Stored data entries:
↓↓↓

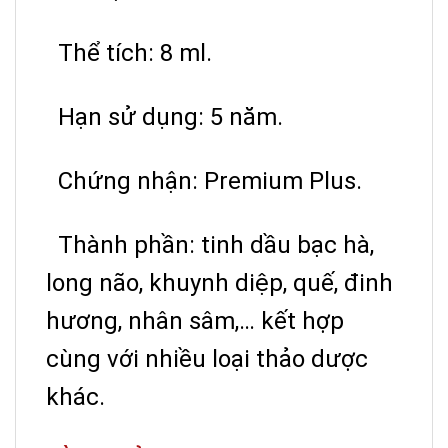
Thể tích: 8 ml.
Hạn sử dụng: 5 năm.
Chứng nhận: Premium Plus.
Thành phần: tinh dầu bạc hà,
long não, khuynh diệp, quế, đinh
hương, nhân sâm,… kết hợp
cùng với nhiều loại thảo dược
khác.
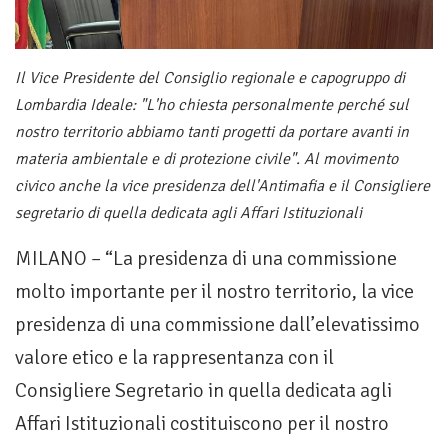
Il Vice Presidente del Consiglio regionale e capogruppo di
Lombardia Ideale: "L'ho chiesta personalmente perché sul
nostro territorio abbiamo tanti progetti da portare avanti in
materia ambientale e di protezione civile". Al movimento
civico anche la vice presidenza dell'Antimafia e il Consigliere
segretario di quella dedicata agli Affari Istituzionali
MILANO – “La presidenza di una commissione
molto importante per il nostro territorio, la vice
presidenza di una commissione dall’elevatissimo
valore etico e la rappresentanza con il
Consigliere Segretario in quella dedicata agli
Affari Istituzionali costituiscono per il nostro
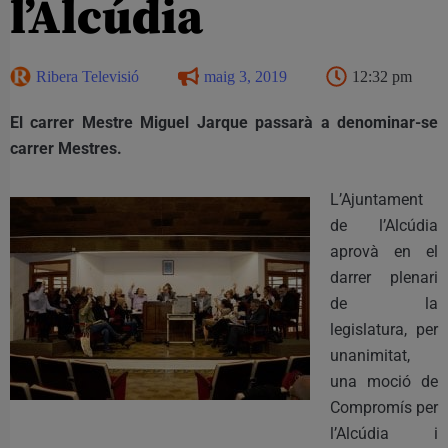
l’Alcúdia
Ribera Televisió
maig 3, 2019
12:32 pm
El carrer Mestre Miguel Jarque passarà a denominar-se
carrer Mestres.
L’Ajuntament
de l’Alcúdia
aprovà en el
darrer plenari
de la
legislatura, per
unanimitat,
una moció de
Compromís per
l’Alcúdia i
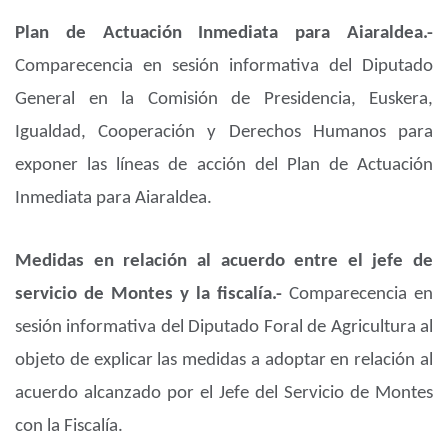
Plan de Actuación Inmediata para Aiaraldea.-
Comparecencia en sesión informativa del Diputado
General en la Comisión de Presidencia, Euskera,
Igualdad, Cooperación y Derechos Humanos para
exponer las líneas de acción del Plan de Actuación
Inmediata para Aiaraldea.
Medidas en relación al acuerdo entre el jefe de
servicio de Montes y la fiscalía.-
Comparecencia en
sesión informativa del Diputado Foral de Agricultura al
objeto de explicar las medidas a adoptar en relación al
acuerdo alcanzado por el Jefe del Servicio de Montes
con la Fiscalía.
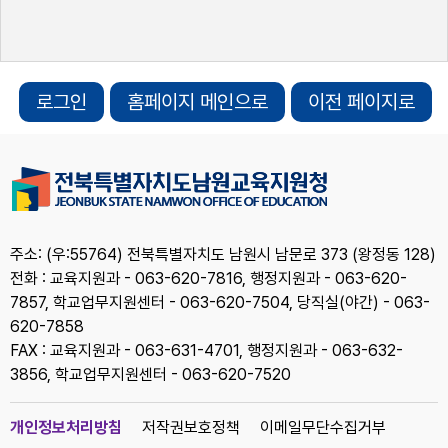
로그인
홈페이지 메인으로
이전 페이지로
주소: (우:55764) 전북특별자치도 남원시 남문로 373 (왕정동 128)
전화 : 교육지원과 - 063-620-7816, 행정지원과 - 063-620-
7857, 학교업무지원센터 - 063-620-7504, 당직실(야간) - 063-
620-7858
FAX : 교육지원과 - 063-631-4701, 행정지원과 - 063-632-
3856, 학교업무지원센터 - 063-620-7520
개인정보처리방침
저작권보호정책
이메일무단수집거부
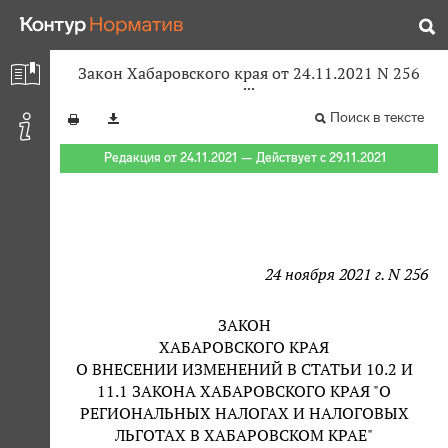
Закон Хабаровского края от 24.11.2021 N 256
Поиск в тексте
Редакция от 24.11.2021 — Действует с 29.11.2021
24 ноября 2021 г. N 256
ЗАКОН
ХАБАРОВСКОГО КРАЯ
О ВНЕСЕНИИ ИЗМЕНЕНИЙ В СТАТЬИ 10.2 И
11.1 ЗАКОНА ХАБАРОВСКОГО КРАЯ "О
РЕГИОНАЛЬНЫХ НАЛОГАХ И НАЛОГОВЫХ
ЛЬГОТАХ В ХАБАРОВСКОМ КРАЕ"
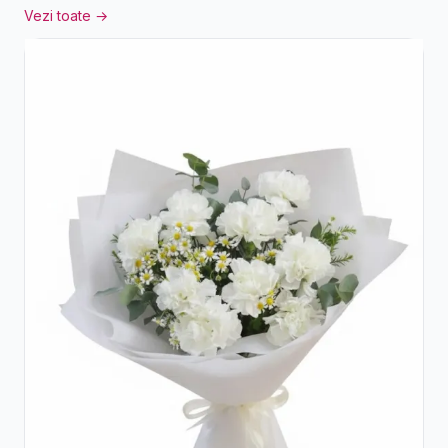
Vezi toate →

↑↑↑

Gather and copy every line of the data in which the string "commissione" is found.

Expected answer:
MILANO – “La presidenza di una commissione
presidenza di una commissione dall’elevatissimo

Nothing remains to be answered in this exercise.